PPC Frauenthal: Sozialplan steht

FRAUENTAL. Für die 160 Beschäftigten der PPC Insulators in Frauental war es ein „Schlag ins Gesicht”, als sie am 5. April dieses Jahres überraschend erfahren mussten, dass eine Schließung ihres Betriebes vorbereitet wird. Unverständnis und Wut machte sich bei der Belegschaft breit. Immerhin wirft das Werk einen Gewinn ab und steht für die höchste Qualität im gesamten Konzern. Nun war der Betriebsrat gefordert und hat in enger Zusammenarbeit mit der Gewerkschaft und der Arbeiterkammer einen Sozialplan für alle Betroffenen mit der Geschäftsführung abgeschlossen, sollte es 2018 tatsächlich zu einer Schließung kommen.
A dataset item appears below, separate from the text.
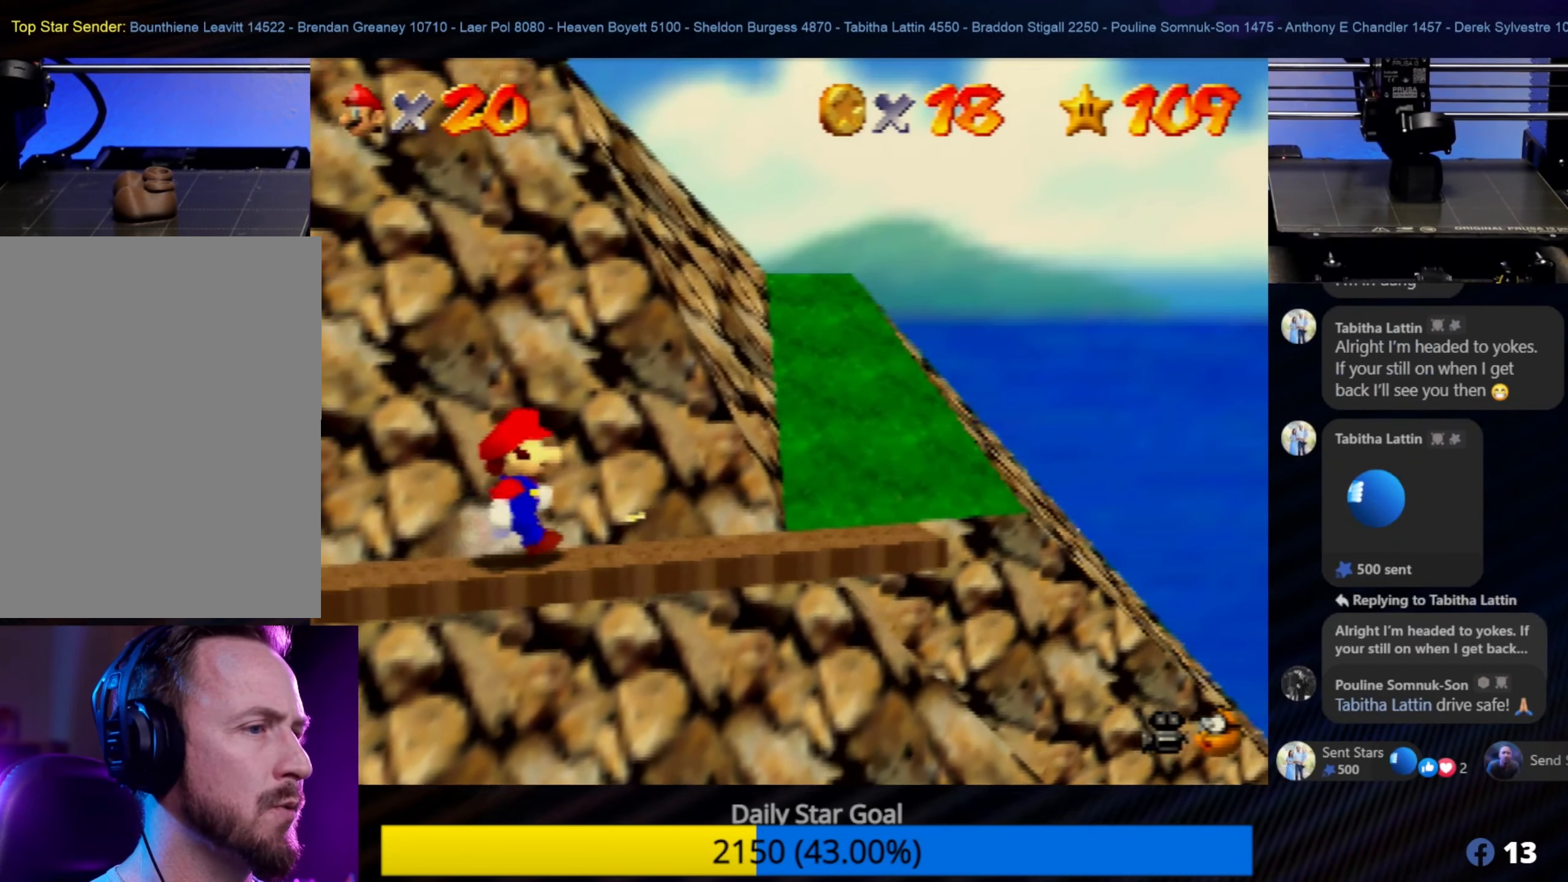
{"buttons": [], "left_stick": "right", "events": [[166, "left_stick", "right"], [383, "left_stick", "center"], [500, "left_stick", "right"]]}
Betriebsräte justieren nach

Der Betriebsrat wurde rasch aktiv, um für die Betroffenen gemeinsam mit den Experten der Gewerkschaften Bau-Holz (GBH), Privatangestellten (GPA-djp) und der Arbeiterkammer einen Sozialplan auszuarbeiten. Nach fünf Verhandlungsrunden ist es zu einem Abschluss gekommen.
„Nachdem wir am Anfang der Verhandlungen mit unserer Forderung nach einem Sozialplan noch auf taube Ohren gestoßen sind, ist es uns nun doch gelungen, einen ansehnlichen Betrag und eine Arbeitsstiftung für die Kolleginnen und Kollegen zu erreichen“, resümieren die Betriebsratsvorsitzenden Günter Steinbauer (Arbeiter) und Friedrich Kainz (Angestellter). Konkret wurde der im Vorjahr aufgrund von Restrukturierungsmaßnahmen abgeschlossene Sozialplan verbessert und wird im Falle der Schließung auf sämtliche rund 160 Mitarbeiterinenne und Mitarbeiter angewandt. d.h. es wird zusätzlich zu den gesetzlichen und kollektivvertraglichen Ansprüchen freiwillige Sozialplanleistungen sowie eine Arbeitsstiftung für die Mitarbeiterinnen und Mitarbeiter geben. Diese zusätzlichen freiwilligen Geldleistungen werden nach Lebensalter und Dienstjahren berechnet.
„Das ist das Ergebnis langer Verhandlungen, das wir nur durch die tatkräftige Unterstützung der Gewerkschaften und der Arbeiterkammer erzielen konnten“, ziehen die Betriebsräte Bilanz.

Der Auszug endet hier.